[Realtime-feeds] Feed JSON field question
Jeroen van Aart
jeroen at mompl.net
Tue Apr 15 23:24:30 UTC 2014
On 04/15/2014 03:24 PM, Fee, Jeremy wrote:
> Hello,
>
> IDs are most likely to change within the first 15-20 minutes as networks
> contribute their information.
>
> Each seismic network that locates an event assigns a unique ID specific to
> that network. Our software associates all of these contributions together
> into one event, which can be referenced using any ID from any contributor.
> The ID that appears in feeds is ID assigned by the most preferred
> contributor at the time the feed is generated.
>
> We run redundant, geographically separated systems that are not guaranteed
> to process information in the same order. This approach eliminates a
> potential single point of failure and is eventually consistent.
> On Tue, Apr 15, 2014 at 3:57 PM, Matt Keller <mattrk at mattrk.com> wrote:
>> For my application, i just need to track an event with some kind of unique
>> identifier. I would not want to duplicate the event if the ID suddenly
>> changed. I'm just curious how the process works and if i need to worry
>> about it. I might also mention that i'm only monitoring the all_hour feed.
>> So it may not be a huge deal for that particular feed.
>>
>> Thanks again for everyone's input. As a programmer (and not a scientist),
>> this information has helped a lot.
Please note, having developed and released applications using usgs
feeds, that it is not easily avoidable to occasionally have duplicate
events. I believe it is the side effect of the procedure outline above.

§ §

◆ Work task 1: Please retype the mailing list post on feed event IDs between "[Realtime-feeds] Feed JSON" and "from any contributor.", inclusive.
◆ Work task 2: Summarize the mailing list post on feed event IDs in two sentences.

[Images with bounding boxes]

§ §

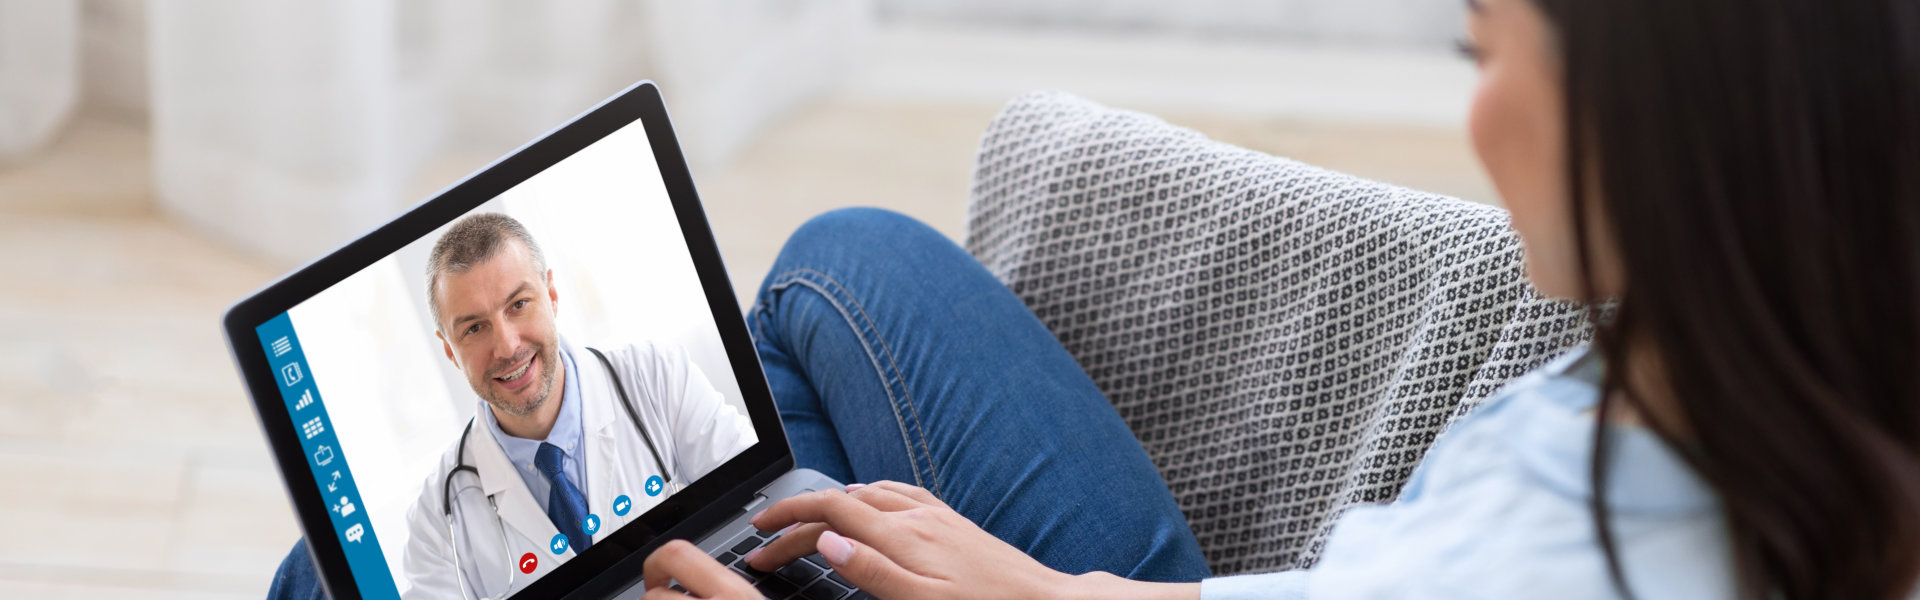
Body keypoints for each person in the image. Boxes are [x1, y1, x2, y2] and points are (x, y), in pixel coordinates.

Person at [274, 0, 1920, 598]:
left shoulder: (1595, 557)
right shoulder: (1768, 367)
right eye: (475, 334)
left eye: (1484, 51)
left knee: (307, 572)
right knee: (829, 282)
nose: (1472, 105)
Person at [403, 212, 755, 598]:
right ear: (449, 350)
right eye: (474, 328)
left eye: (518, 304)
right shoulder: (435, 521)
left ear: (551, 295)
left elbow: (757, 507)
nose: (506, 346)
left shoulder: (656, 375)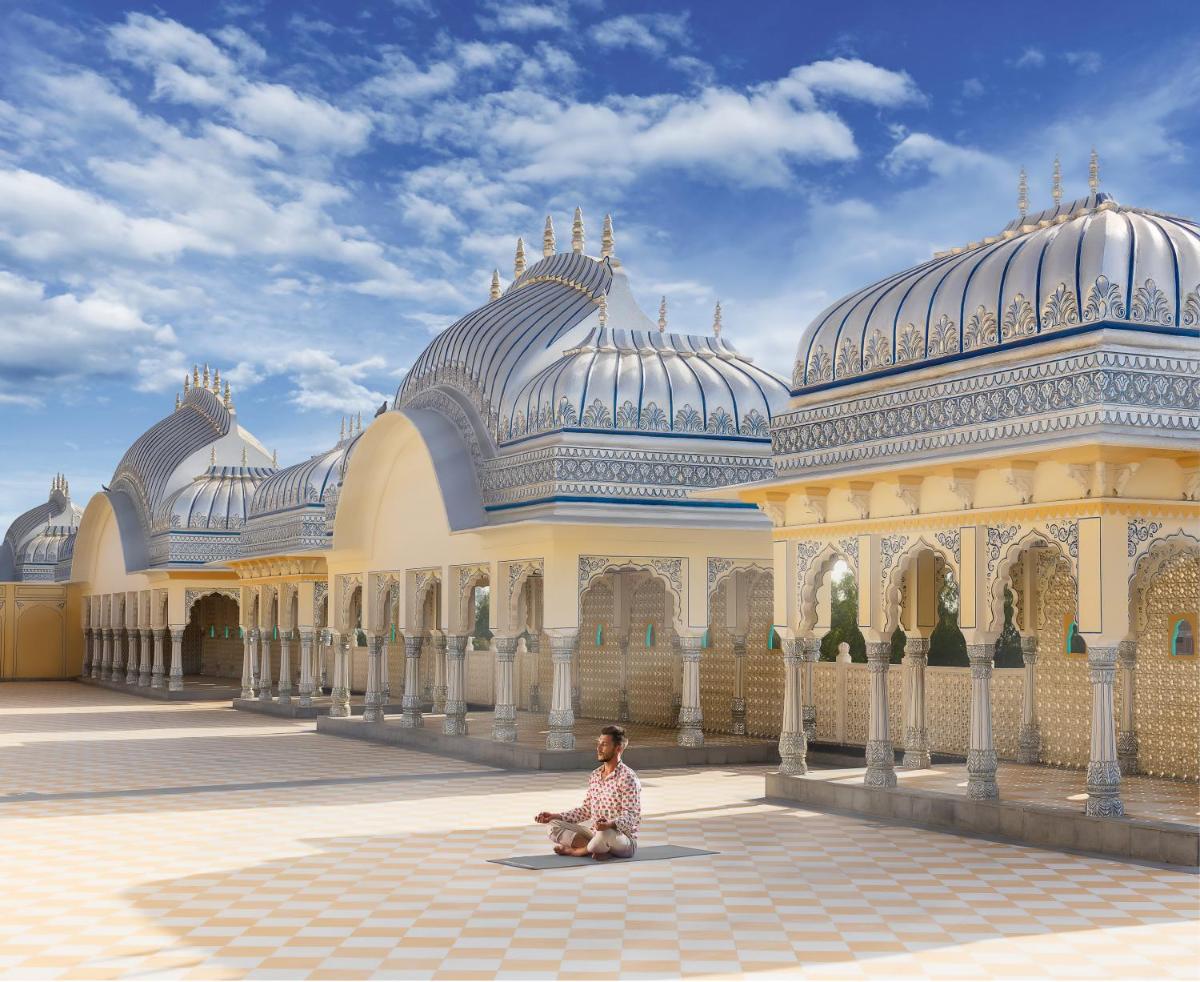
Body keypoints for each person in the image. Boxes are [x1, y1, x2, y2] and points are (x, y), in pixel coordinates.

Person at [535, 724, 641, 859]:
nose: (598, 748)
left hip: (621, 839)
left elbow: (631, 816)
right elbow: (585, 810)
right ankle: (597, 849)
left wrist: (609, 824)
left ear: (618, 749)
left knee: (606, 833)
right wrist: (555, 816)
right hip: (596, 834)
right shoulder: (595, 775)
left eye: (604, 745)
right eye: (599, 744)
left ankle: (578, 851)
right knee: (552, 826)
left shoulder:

§ §

◆ Exercise response 1:
[Realtime-feeds] Feed JSON field question
Jeroen van Aart
jeroen at mompl.net
Tue Apr 15 23:24:30 UTC 2014
On 04/15/2014 03:24 PM, Fee, Jeremy wrote:
> Hello,
>
> IDs are most likely to change within the first 15-20 minutes as networks
> contribute their information.
>
> Each seismic network that locates an event assigns a unique ID specific to
> that network. Our software associates all of these contributions together
> into one event, which can be referenced using any ID from any contributor.

◆ Exercise response 2: Each seismic network that locates an event assigns its own ID, and the feed shows the ID from the most preferred contributor when the feed is generated, with changes most likely in the first 15-20 minutes. A developer who has released applications using these feeds adds that occasional duplicate events are not easily avoidable.